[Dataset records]
========================================
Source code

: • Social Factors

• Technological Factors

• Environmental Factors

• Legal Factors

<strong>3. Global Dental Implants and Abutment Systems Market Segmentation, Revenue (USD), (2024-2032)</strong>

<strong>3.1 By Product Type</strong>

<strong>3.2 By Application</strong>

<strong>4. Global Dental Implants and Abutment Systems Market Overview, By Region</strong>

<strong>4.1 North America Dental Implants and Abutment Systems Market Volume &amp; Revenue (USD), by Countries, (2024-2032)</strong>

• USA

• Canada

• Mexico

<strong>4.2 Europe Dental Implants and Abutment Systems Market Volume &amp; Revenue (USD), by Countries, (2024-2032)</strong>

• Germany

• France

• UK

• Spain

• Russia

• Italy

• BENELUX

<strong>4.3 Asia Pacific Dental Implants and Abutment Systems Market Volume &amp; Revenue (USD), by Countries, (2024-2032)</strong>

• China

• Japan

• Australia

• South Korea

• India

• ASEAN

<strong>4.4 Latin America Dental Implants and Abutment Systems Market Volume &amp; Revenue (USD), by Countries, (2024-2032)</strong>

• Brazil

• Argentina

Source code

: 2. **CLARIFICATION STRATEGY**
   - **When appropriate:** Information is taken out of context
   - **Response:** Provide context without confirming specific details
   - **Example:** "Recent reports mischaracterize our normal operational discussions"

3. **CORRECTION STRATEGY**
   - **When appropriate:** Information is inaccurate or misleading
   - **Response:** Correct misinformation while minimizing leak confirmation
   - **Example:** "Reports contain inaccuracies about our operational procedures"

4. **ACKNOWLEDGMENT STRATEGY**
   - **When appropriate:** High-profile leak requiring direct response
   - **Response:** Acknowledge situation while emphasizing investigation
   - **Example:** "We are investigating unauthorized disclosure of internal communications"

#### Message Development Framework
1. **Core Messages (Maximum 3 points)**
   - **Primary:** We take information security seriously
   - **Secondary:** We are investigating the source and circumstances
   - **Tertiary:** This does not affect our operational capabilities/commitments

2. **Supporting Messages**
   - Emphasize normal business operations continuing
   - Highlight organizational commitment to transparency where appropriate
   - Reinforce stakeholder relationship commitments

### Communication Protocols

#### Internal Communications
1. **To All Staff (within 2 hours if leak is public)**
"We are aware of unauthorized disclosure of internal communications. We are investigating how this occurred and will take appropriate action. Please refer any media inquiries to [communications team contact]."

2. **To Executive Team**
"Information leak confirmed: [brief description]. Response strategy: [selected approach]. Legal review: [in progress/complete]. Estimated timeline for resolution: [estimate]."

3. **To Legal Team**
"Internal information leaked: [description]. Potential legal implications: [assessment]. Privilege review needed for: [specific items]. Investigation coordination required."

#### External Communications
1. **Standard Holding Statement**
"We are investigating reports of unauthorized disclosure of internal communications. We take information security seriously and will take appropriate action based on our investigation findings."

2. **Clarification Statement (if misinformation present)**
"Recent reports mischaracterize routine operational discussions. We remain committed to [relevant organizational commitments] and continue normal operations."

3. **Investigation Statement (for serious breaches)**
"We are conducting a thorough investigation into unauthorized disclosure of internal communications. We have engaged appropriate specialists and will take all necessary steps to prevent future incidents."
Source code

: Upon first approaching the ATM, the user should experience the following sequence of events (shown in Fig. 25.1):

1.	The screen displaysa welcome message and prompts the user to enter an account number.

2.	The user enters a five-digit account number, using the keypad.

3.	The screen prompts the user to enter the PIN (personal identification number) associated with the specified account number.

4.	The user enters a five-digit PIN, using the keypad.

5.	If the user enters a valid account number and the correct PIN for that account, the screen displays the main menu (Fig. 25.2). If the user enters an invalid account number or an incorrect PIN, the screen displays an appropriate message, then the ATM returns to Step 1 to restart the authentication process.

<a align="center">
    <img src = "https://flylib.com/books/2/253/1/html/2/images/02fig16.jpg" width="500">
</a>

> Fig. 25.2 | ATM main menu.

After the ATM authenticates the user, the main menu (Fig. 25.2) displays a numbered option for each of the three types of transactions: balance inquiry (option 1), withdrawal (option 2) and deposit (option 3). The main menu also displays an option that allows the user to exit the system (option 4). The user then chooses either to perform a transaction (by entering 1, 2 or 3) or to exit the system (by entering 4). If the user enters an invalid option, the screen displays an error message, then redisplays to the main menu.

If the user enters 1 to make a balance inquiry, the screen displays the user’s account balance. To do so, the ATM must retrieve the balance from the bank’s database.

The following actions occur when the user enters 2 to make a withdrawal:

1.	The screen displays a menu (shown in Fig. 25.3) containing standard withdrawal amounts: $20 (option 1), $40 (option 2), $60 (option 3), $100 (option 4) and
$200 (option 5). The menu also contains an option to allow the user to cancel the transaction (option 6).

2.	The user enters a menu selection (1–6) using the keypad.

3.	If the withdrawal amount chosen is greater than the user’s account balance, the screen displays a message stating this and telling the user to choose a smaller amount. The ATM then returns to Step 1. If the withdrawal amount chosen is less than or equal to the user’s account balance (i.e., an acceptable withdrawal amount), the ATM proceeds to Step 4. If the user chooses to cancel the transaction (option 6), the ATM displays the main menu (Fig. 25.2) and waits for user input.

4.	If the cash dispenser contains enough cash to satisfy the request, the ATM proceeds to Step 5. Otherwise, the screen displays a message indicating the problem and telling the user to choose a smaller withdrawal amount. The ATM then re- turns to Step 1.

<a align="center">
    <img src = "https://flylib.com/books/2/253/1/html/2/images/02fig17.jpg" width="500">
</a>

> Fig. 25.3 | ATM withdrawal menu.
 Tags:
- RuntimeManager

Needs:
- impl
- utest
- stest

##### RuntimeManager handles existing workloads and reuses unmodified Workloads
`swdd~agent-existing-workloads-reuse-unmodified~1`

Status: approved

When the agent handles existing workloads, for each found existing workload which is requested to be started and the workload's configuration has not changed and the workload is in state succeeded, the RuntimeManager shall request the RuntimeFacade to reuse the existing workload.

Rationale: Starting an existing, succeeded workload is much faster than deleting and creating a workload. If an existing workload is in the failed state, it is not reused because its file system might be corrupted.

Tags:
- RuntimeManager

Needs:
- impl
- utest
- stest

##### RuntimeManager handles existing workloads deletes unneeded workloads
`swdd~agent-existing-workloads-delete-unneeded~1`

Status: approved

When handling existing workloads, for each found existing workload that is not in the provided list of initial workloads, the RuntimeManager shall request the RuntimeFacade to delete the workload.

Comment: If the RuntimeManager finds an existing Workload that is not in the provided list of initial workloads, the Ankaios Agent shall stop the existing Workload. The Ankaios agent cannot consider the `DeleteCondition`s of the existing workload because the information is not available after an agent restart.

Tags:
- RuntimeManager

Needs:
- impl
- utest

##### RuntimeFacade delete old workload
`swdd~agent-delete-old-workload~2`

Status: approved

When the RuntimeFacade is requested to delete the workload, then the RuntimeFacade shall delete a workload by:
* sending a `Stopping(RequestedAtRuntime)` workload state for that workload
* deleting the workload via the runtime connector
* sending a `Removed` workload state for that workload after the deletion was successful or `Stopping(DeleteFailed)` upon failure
========================================
= REQUIRED ACTION =
Change every occurrence of "Dental Implants and Abutment Systems" in the listing to "Dental Implant Systems" and leave everything else untouched.

= ANSWER FOR THIS EXERCISE =
Source code

: • Social Factors

• Technological Factors

• Environmental Factors

• Legal Factors

<strong>3. Global Dental Implant Systems Market Segmentation, Revenue (USD), (2024-2032)</strong>

<strong>3.1 By Product Type</strong>

<strong>3.2 By Application</strong>

<strong>4. Global Dental Implant Systems Market Overview, By Region</strong>

<strong>4.1 North America Dental Implant Systems Market Volume &amp; Revenue (USD), by Countries, (2024-2032)</strong>

• USA

• Canada

• Mexico

<strong>4.2 Europe Dental Implant Systems Market Volume &amp; Revenue (USD), by Countries, (2024-2032)</strong>

• Germany

• France

• UK

• Spain

• Russia

• Italy

• BENELUX

<strong>4.3 Asia Pacific Dental Implant Systems Market Volume &amp; Revenue (USD), by Countries, (2024-2032)</strong>

• China

• Japan

• Australia

• South Korea

• India

• ASEAN

<strong>4.4 Latin America Dental Implant Systems Market Volume &amp; Revenue (USD), by Countries, (2024-2032)</strong>

• Brazil

• Argentina

Source code

: 2. **CLARIFICATION STRATEGY**
   - **When appropriate:** Information is taken out of context
   - **Response:** Provide context without confirming specific details
   - **Example:** "Recent reports mischaracterize our normal operational discussions"

3. **CORRECTION STRATEGY**
   - **When appropriate:** Information is inaccurate or misleading
   - **Response:** Correct misinformation while minimizing leak confirmation
   - **Example:** "Reports contain inaccuracies about our operational procedures"

4. **ACKNOWLEDGMENT STRATEGY**
   - **When appropriate:** High-profile leak requiring direct response
   - **Response:** Acknowledge situation while emphasizing investigation
   - **Example:** "We are investigating unauthorized disclosure of internal communications"

#### Message Development Framework
1. **Core Messages (Maximum 3 points)**
   - **Primary:** We take information security seriously
   - **Secondary:** We are investigating the source and circumstances
   - **Tertiary:** This does not affect our operational capabilities/commitments

2. **Supporting Messages**
   - Emphasize normal business operations continuing
   - Highlight organizational commitment to transparency where appropriate
   - Reinforce stakeholder relationship commitments

### Communication Protocols

#### Internal Communications
1. **To All Staff (within 2 hours if leak is public)**
"We are aware of unauthorized disclosure of internal communications. We are investigating how this occurred and will take appropriate action. Please refer any media inquiries to [communications team contact]."

2. **To Executive Team**
"Information leak confirmed: [brief description]. Response strategy: [selected approach]. Legal review: [in progress/complete]. Estimated timeline for resolution: [estimate]."

3. **To Legal Team**
"Internal information leaked: [description]. Potential legal implications: [assessment]. Privilege review needed for: [specific items]. Investigation coordination required."

#### External Communications
1. **Standard Holding Statement**
"We are investigating reports of unauthorized disclosure of internal communications. We take information security seriously and will take appropriate action based on our investigation findings."

2. **Clarification Statement (if misinformation present)**
"Recent reports mischaracterize routine operational discussions. We remain committed to [relevant organizational commitments] and continue normal operations."

3. **Investigation Statement (for serious breaches)**
"We are conducting a thorough investigation into unauthorized disclosure of internal communications. We have engaged appropriate specialists and will take all necessary steps to prevent future incidents."
Source code

: Upon first approaching the ATM, the user should experience the following sequence of events (shown in Fig. 25.1):

1.	The screen displaysa welcome message and prompts the user to enter an account number.

2.	The user enters a five-digit account number, using the keypad.

3.	The screen prompts the user to enter the PIN (personal identification number) associated with the specified account number.

4.	The user enters a five-digit PIN, using the keypad.

5.	If the user enters a valid account number and the correct PIN for that account, the screen displays the main menu (Fig. 25.2). If the user enters an invalid account number or an incorrect PIN, the screen displays an appropriate message, then the ATM returns to Step 1 to restart the authentication process.

<a align="center">
    <img src = "https://flylib.com/books/2/253/1/html/2/images/02fig16.jpg" width="500">
</a>

> Fig. 25.2 | ATM main menu.

After the ATM authenticates the user, the main menu (Fig. 25.2) displays a numbered option for each of the three types of transactions: balance inquiry (option 1), withdrawal (option 2) and deposit (option 3). The main menu also displays an option that allows the user to exit the system (option 4). The user then chooses either to perform a transaction (by entering 1, 2 or 3) or to exit the system (by entering 4). If the user enters an invalid option, the screen displays an error message, then redisplays to the main menu.

If the user enters 1 to make a balance inquiry, the screen displays the user’s account balance. To do so, the ATM must retrieve the balance from the bank’s database.

The following actions occur when the user enters 2 to make a withdrawal:

1.	The screen displays a menu (shown in Fig. 25.3) containing standard withdrawal amounts: $20 (option 1), $40 (option 2), $60 (option 3), $100 (option 4) and
$200 (option 5). The menu also contains an option to allow the user to cancel the transaction (option 6).

2.	The user enters a menu selection (1–6) using the keypad.

3.	If the withdrawal amount chosen is greater than the user’s account balance, the screen displays a message stating this and telling the user to choose a smaller amount. The ATM then returns to Step 1. If the withdrawal amount chosen is less than or equal to the user’s account balance (i.e., an acceptable withdrawal amount), the ATM proceeds to Step 4. If the user chooses to cancel the transaction (option 6), the ATM displays the main menu (Fig. 25.2) and waits for user input.

4.	If the cash dispenser contains enough cash to satisfy the request, the ATM proceeds to Step 5. Otherwise, the screen displays a message indicating the problem and telling the user to choose a smaller withdrawal amount. The ATM then re- turns to Step 1.

<a align="center">
    <img src = "https://flylib.com/books/2/253/1/html/2/images/02fig17.jpg" width="500">
</a>

> Fig. 25.3 | ATM withdrawal menu.
 Tags:
- RuntimeManager

Needs:
- impl
- utest
- stest

##### RuntimeManager handles existing workloads and reuses unmodified Workloads
`swdd~agent-existing-workloads-reuse-unmodified~1`

Status: approved

When the agent handles existing workloads, for each found existing workload which is requested to be started and the workload's configuration has not changed and the workload is in state succeeded, the RuntimeManager shall request the RuntimeFacade to reuse the existing workload.

Rationale: Starting an existing, succeeded workload is much faster than deleting and creating a workload. If an existing workload is in the failed state, it is not reused because its file system might be corrupted.

Tags:
- RuntimeManager

Needs:
- impl
- utest
- stest

##### RuntimeManager handles existing workloads deletes unneeded workloads
`swdd~agent-existing-workloads-delete-unneeded~1`

Status: approved

When handling existing workloads, for each found existing workload that is not in the provided list of initial workloads, the RuntimeManager shall request the RuntimeFacade to delete the workload.

Comment: If the RuntimeManager finds an existing Workload that is not in the provided list of initial workloads, the Ankaios Agent shall stop the existing Workload. The Ankaios agent cannot consider the `DeleteCondition`s of the existing workload because the information is not available after an agent restart.

Tags:
- RuntimeManager

Needs:
- impl
- utest

##### RuntimeFacade delete old workload
`swdd~agent-delete-old-workload~2`

Status: approved

When the RuntimeFacade is requested to delete the workload, then the RuntimeFacade shall delete a workload by:
* sending a `Stopping(RequestedAtRuntime)` workload state for that workload
* deleting the workload via the runtime connector
* sending a `Removed` workload state for that workload after the deletion was successful or `Stopping(DeleteFailed)` upon failure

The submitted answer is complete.